Orta Çağ’da Avrupa’da Dünya, evrenin merkezi kabul edilmekteydi. Rönesans Dönemi’nin önemli bilim insanlarından olan Nicolaus Copernicus ise bu görüşe karşı çıktı. O, yaptığı gözlemler sonucu Dünya’nın Güneş etrafında dönen bir gezegen olduğunu ortaya koydu. Ancak Katolik Kilisesinin Dünya’nın sabit durduğu ve evrenin merkezi olduğu görüşüne karşı gelmekten çekindiği için “Gök Kürelerin Hareketi” adlı eserini ölümünden kısa süre önce yayınlayabildi. Zira o dönemde Katolik Kilisesi kendi görüşlerine aykırı düşüncede olanları ölümle bile cezalandırabiliyordu. Copernicus, “Güneş merkezli sistem”i ortaya koyarak astronomi biliminin gelişmesine önemli katkı yaptı. Eseri Katolik Kilisesinin görüşlerinin bilimsel açıdan sorgulanmasına neden oldu.
![]() |
AVRUPA'DAKİ BİLİMSEL GELİŞMELER |
Newton, bu gözlemlerini kendi geliştirdiği yansıtmalı teleskopla gerçekleştirdi. Böylece uzay araştırmalarının öncülerinden oldu. Onun öncülüğünü yaptığı bu çalışmalar sayesinde bilim insanları 20. yüzyılda uzaya uydu ve insan göndermeyi başardı. Bu uydular sayesinde hava olaylarını gözlemleme ve iletişim kolaylaştı. Newton ’ın diğer çalışmaları da pek çok bilimsel gelişmenin önünü açtı. Buhar gücüyle çalışan makine, lokomotif ve gemiler, asma köprüler gökdelenler, roketler onun bilimsel çalışmalarından yararlanılarak yapılabildi.
Galilei ve Newton’ın yolundan giden Avrupalı bilim insanları 18. yüzyılda üretim ve ulaşım teknolojisini değiştiren önemli bir yeniliğe imza attılar. Buhar makinesi olarak adlandırılan bu yeni icat ile kol gücüne dayalı aletlerin yerini buhar gücüyle çalışan makineler aldı. Buhar makinesinin icadı ve geliştirilmesi birçok bilim insanı ve girişimcinin çabasıyla oldu.
Fransız mucit Denis Papin, buhar gücüyle ilgili deneyler yaptı. İngiliz mühendis Thomas Savery, buhar gücüyle çalışan ve madenlerde biriken suyun dışarı pompalanmasını sağlayan bir makine icat etti.

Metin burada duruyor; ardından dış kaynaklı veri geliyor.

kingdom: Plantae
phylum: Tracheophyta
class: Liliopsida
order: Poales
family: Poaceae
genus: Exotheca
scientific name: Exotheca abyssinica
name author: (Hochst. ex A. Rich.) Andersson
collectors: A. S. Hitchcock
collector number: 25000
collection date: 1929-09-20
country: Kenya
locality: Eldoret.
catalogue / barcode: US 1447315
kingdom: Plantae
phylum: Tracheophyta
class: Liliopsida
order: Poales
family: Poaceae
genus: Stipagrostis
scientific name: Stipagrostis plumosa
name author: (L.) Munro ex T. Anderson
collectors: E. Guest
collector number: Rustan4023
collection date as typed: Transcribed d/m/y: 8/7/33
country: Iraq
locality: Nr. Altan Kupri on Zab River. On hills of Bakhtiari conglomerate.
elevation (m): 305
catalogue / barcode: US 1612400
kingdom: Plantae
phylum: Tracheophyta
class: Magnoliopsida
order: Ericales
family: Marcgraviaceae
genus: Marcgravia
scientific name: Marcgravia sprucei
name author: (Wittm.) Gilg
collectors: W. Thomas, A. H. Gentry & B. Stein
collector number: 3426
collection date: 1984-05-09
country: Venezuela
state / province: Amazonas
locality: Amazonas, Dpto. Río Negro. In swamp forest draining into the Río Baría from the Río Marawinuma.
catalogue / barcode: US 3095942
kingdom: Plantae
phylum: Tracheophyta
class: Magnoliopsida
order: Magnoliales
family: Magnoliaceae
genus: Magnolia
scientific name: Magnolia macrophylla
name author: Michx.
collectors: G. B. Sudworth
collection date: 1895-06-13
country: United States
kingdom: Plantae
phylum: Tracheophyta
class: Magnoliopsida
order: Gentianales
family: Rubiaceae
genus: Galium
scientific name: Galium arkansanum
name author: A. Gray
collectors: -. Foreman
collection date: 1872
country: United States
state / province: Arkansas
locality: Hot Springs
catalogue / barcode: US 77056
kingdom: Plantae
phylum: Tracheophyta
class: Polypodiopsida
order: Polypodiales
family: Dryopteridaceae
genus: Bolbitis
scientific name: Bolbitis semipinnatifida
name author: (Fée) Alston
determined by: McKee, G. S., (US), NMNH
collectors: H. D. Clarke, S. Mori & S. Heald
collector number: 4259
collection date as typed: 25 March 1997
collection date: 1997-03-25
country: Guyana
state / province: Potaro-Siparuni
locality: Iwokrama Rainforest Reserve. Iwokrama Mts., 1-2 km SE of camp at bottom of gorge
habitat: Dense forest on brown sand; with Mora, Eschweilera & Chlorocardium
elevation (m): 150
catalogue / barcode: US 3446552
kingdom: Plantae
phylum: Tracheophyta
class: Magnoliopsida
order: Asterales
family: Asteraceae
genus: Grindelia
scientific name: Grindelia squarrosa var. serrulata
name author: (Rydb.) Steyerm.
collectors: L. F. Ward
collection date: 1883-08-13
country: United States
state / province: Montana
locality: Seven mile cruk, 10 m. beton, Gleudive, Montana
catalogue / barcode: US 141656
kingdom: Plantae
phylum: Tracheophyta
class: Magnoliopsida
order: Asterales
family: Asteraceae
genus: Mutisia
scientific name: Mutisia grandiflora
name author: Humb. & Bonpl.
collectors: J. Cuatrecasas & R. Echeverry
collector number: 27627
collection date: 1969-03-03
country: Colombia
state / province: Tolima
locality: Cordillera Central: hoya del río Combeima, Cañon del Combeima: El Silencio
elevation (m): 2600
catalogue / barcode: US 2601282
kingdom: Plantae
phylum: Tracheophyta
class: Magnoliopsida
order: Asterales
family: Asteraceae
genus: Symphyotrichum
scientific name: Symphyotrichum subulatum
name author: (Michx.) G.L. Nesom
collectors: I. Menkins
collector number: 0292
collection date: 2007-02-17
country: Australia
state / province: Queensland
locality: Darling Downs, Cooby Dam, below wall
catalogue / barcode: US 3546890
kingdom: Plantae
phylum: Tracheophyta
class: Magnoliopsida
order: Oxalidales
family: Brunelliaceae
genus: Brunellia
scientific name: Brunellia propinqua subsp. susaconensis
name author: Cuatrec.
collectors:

Buhar makinesini geliştiren James Watt, bu makinelerin fabrikalarda kullanılabilmesini sağladı. Bir şirket kurarak geliştirdiği buhar makinesini un, iplik, dokuma ve demir fabrikalarına sattı. Sanayi İnkılabı adı verilen bu gelişme ile Avrupa’da fabrikaların sayısı kısa sürede arttı. Üretimde büyük artış sağlandı.
Buhar makinesi taşımacılık alanında da kullanılmaya başlandı. İngiliz mühendis Richard Trevithick buharlı bir lokomotif yaptı. Trenler kısa süre içinde kara taşımacılığında en önemli araç hâline geldi. Artık fabrikalar ve çiftlikler mallarını çok uzak yerlere gönderebiliyordu. Böylece malların taşınması kolaylaştı ve ticaret arttı. İnsanlar ister iş ister tatil için uzak yerlere hızlı ve konforlu bir şekilde yolculuk etmeye başladı. Buhar makinesinin geliştirilmesi çalışmaları başta otomobiller olmak üzere birçok icadın da gerçekleşmesini sağladı.